Jann then reached out to erstudio and engaged the help of designers Cris and Zu Huai. They were tasked with transforming the dated 3-bedder resale condominium in River Valley Road into a modern abode, one fit for the multigenerational family.
“We wanted a cleaner, lighter colour for the walls to brighten the space plus additional storage space to keep clutter at bay,” Jann added. “So, the IDs used a clean palette and came out with the full-height feature wall that doubles up as a literature display. It’s proven to be a rather eye-catching centrepiece when you enter the home!”
Wanting to make full use of the high ceiling and break up the monotonous white walls, another feature was built, this time in the dining area. Aside from being an additional focal point, these timber strips also serve to conceal an electrical box and messy wiring from view.
“There was a wall between the kitchen and living room originally, but we found that really affected the lighting,” said Jann. “To give it a more open feel, we hacked it down and then installed glass panels.” Later, an array of accent lights was installed to complement the newly brightened and airy interior.

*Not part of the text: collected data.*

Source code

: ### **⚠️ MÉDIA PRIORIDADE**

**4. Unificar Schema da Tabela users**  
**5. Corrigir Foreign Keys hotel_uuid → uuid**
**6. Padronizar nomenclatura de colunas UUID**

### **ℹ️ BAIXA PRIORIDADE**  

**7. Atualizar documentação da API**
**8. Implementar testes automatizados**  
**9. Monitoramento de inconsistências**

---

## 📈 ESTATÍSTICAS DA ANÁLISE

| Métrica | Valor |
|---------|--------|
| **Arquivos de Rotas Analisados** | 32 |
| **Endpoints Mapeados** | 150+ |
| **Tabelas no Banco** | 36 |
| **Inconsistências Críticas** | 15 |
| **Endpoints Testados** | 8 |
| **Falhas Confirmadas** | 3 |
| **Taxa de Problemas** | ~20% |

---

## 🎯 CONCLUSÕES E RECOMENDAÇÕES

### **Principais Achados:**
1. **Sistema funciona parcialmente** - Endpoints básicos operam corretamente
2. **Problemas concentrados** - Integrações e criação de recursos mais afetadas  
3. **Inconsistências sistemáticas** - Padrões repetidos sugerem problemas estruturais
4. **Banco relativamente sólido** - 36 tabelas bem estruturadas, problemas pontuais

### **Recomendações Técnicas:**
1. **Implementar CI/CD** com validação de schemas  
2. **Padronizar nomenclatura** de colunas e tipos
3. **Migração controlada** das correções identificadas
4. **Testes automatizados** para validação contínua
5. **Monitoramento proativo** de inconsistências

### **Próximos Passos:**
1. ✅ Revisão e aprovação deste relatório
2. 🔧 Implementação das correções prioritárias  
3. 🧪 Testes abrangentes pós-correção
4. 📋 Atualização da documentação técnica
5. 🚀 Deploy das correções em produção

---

Other than the communal areas, the renovation saw the inclusion of study nooks in each bedroom.
Here, the bedframes were also embedded with extra lighting features, to provide ample illumination in the night or when the blinds are down. “We still have schooling kids,” explained Jann. “We felt that they needed a conducive place to complete their schoolwork.”
Proving that no detail went unnoticed, a raised platform was then worked in to the master bedroom, which the homeowners use to hide two single beds. To access and stow them, all the homeowners need to do is pull and push, easing the process of tidying up.
Their bathrooms also received the same treatment – wood accents complemented with white walls though offset with a slew of black accessories, including the showerhead, hangers, faucet, hose and toilet paper dispenser.
While this juxtaposition creates an awesome contrast for the eyes, the real standout here is definitely the shower, where there’s an additional accent wall in place. Thanks to its shading, it creates an illusion of having panelled wood in the washroom. That said, it’s not just a show stopping piece: Several recesses were carved into the wall and now serve as a placeholder for necessities.
“Though our renovation was handled by two interior designers, the process and handover were very smooth,” shared Jann. “Cris was the one who came up with the initial design based on our needs – he was very patient with us but unfortunately, he had to go for reservist midway. Our project was then passed to Zu Huai who was equally responsive, efficient and a joy to work with.”
“Thanks to the reduced clutter and storage spaces, I’d say there’s a more Zen-like feel to the home now,” says Jann. “I’m really happy about that.”